Though it’s put a little bit of a damper on his spirits from time to time, Mangskau said he tries to remain optimistic and active.

As he looks back over his time with the cooperative, he said he was thankful for a good place to work. He said it has been neat to watch the industry change, from crews putting poles up by hand to being able to use basket trucks and other machinery.

His favorite job out of all was being lineman.

“I feel very fortunate to have had the opportunity to work with Dale during our board meetings and cooperative functions,” said Mary Nelson, executive assistant at Freeborn-Mower Cooperative Services. “His true spirit and love for the cooperative are very apparent.”

Though he was away from his family for a lot of his service, he said he has enjoyed every minute of it. It will take some time to get used to not being as involved.
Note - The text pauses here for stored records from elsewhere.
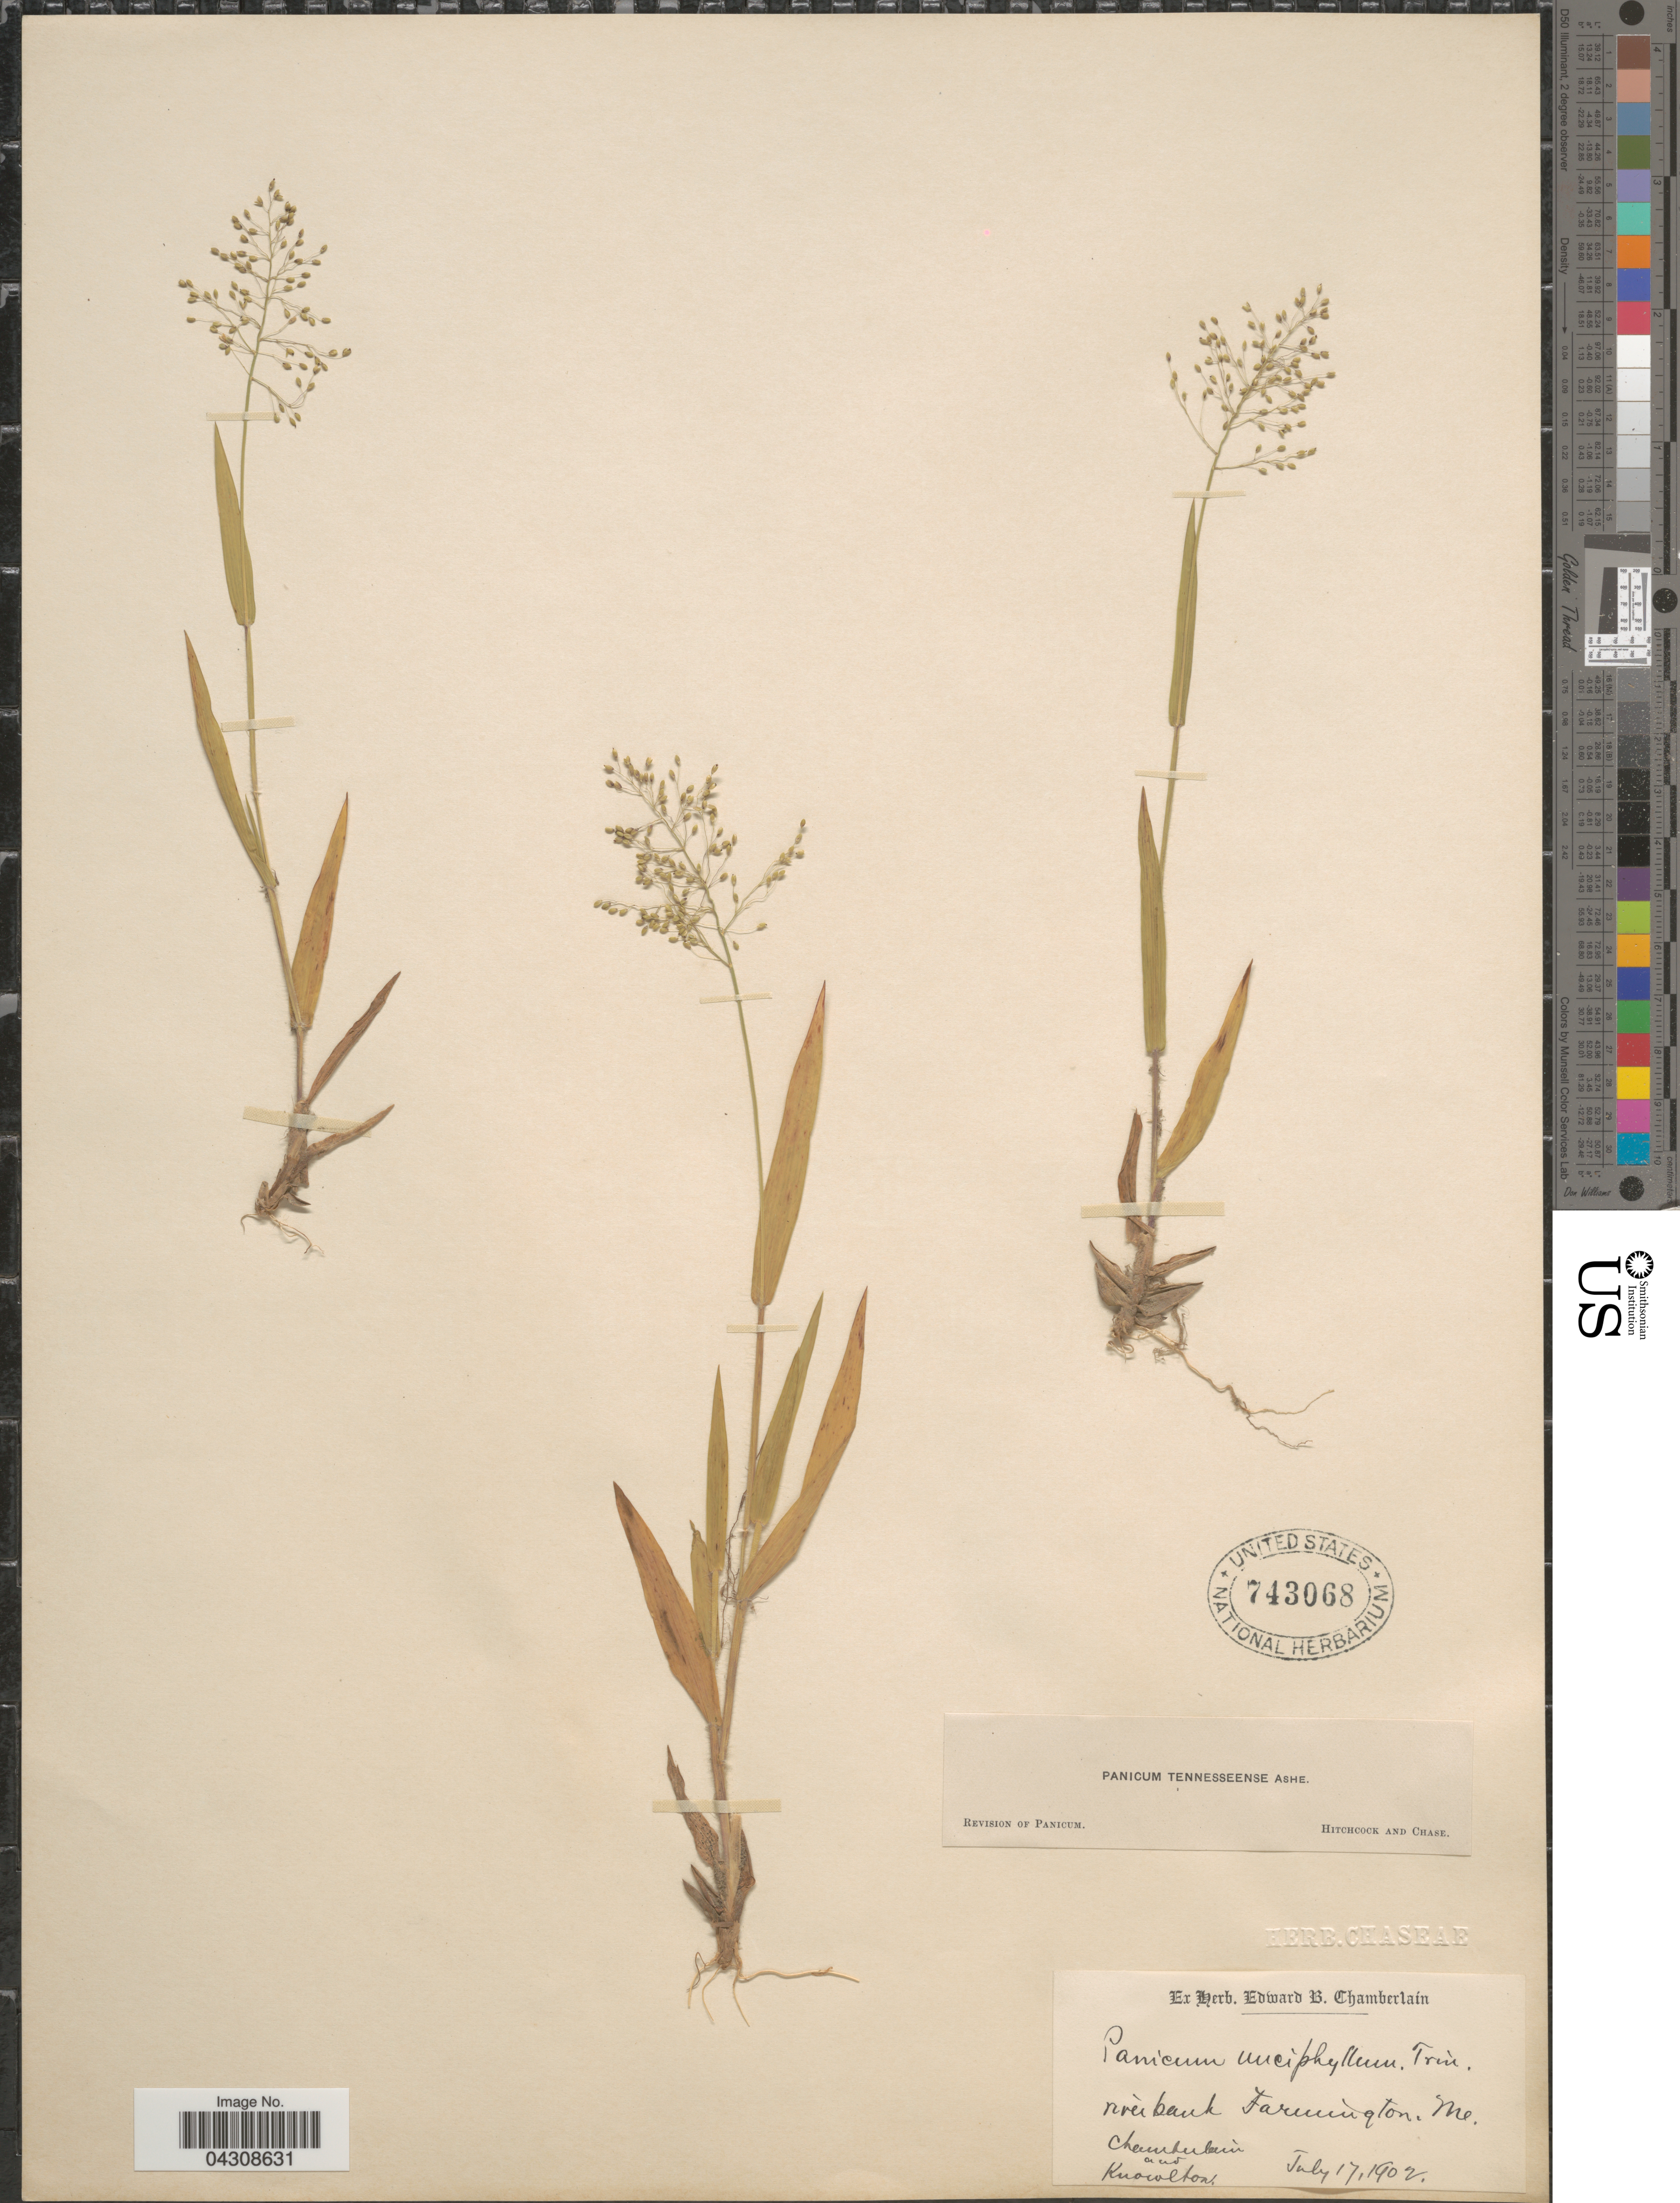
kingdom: Plantae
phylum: Tracheophyta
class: Liliopsida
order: Poales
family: Poaceae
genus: Dichanthelium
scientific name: Dichanthelium acuminatum var. acuminatum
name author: (Sw.) Gould & C.A. Clark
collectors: -. Chamberlain & -. Knowlton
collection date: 1902-07-17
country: United States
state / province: Maine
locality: Riverbank Farmington.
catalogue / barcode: US 743068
Aside from his time with Freeborn-Mower and the military, Mangskau has also volunteered for numerous civic organizations, including the American Red Cross, the Lions Club and local veterans’ groups.

Dale Mangskau

Age: 81
Livelihood: retired from Freeborn-Mower Cooperative Services
Address: 1701 South Shore Drive, Albert Lea
Family: wife, Patricia; two sons, Steven and Bradley; stepdaughter, Tamra, and stepson, James
Interesting fact: Mangskau spent 38 years with the Minnesota National Guard. He retired in 1981 as a colonel.